Exercises to complete:
(1) Answer these questions from the film review:
(a) What are the crescent-shaped marks on Claude's face identical to?
(b) What does Christine learn about her birth mother?
(c) How are many of the actors' key moments rendered?
(2) Repeat everything in the film review from "Is Christine's own" down to "to a crisp?".

At a school picnic, the unthinkable happens. Claude drowns. Foul play isn't suspected, but there are some very odd crescent-shaped marks on his face. We eventually learn these quarter moons are identical to the steel plates affixed to the soles of Rhoda's tap shoes. As the tale progresses, Rhoda engages in behaviour that becomes ever-more nasty and self-centred. Christine discovers a few surprises in Rhoda's room and also learns how she herself was an adopted child - that her own birth mother was, in fact, a notorious serial killer.

Uh-oh!

Is Christine's own flesh and blood afflicted with the bad seed?

Was that previous accidental death in the town they used to live in, all that accidental? Was little Claude Daigle murdered? Who tossed lit matches into the basement storm shelter, locked it and listened to the blood curdling screams as the suspicious caretaker burned to a crisp?

Not much of this is presented as mysterious. We know pretty early on that all is not right with Rhoda and soon, her Mom knows it too. What we're presented with is not so much a thriller, but a delicious melodrama. And who better to deliver the goods than the brilliant Mervyn LeRoy? Retaining much of the claustrophobic atmosphere of the play and its original Broadway cast, he lets the actors emote as if they were on stage and renders many of their key moments in closeup so that the melodrama is heightened further.

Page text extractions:
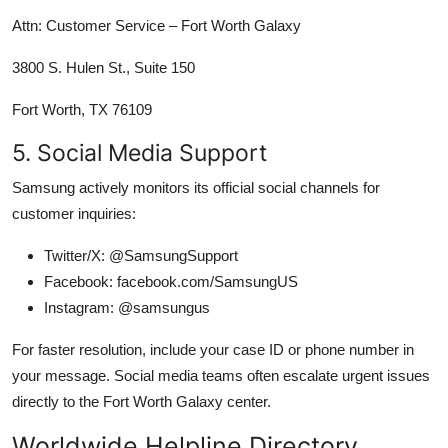
Attn: Customer Service – Fort Worth Galaxy
3800 S. Hulen St., Suite 150
Fort Worth, TX 76109
5. Social Media Support
Samsung actively monitors its official social channels for
customer inquiries:
Twitter/X: @SamsungSupport
Facebook: facebook.com/SamsungUS
Instagram: @samsungus
For faster resolution, include your case ID or phone number in
your message. Social media teams often escalate urgent issues
directly to the Fort Worth Galaxy center.
Worldwide Helpline Directory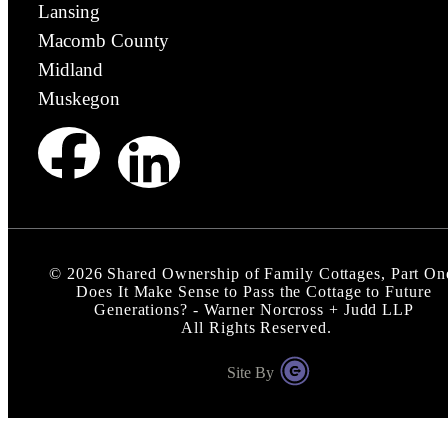
Lansing
Macomb County
Midland
Muskegon
©
2026
Shared Ownership of Family Cottages, Part On
Does It Make Sense to Pass the Cottage to Future
Generations? - Warner Norcross + Judd LLP
All Rights Reserved.
Site By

Responses to the tasks:
(1)
(a) The steel plates affixed to the soles of Rhoda's tap shoes.
(b) She was a notorious serial killer.
(c) In closeup.

(2)
Is Christine's own flesh and blood afflicted with the bad seed?

Was that previous accidental death in the town they used to live in, all that accidental? Was little Claude Daigle murdered? Who tossed lit matches into the basement storm shelter, locked it and listened to the blood curdling screams as the suspicious caretaker burned to a crisp?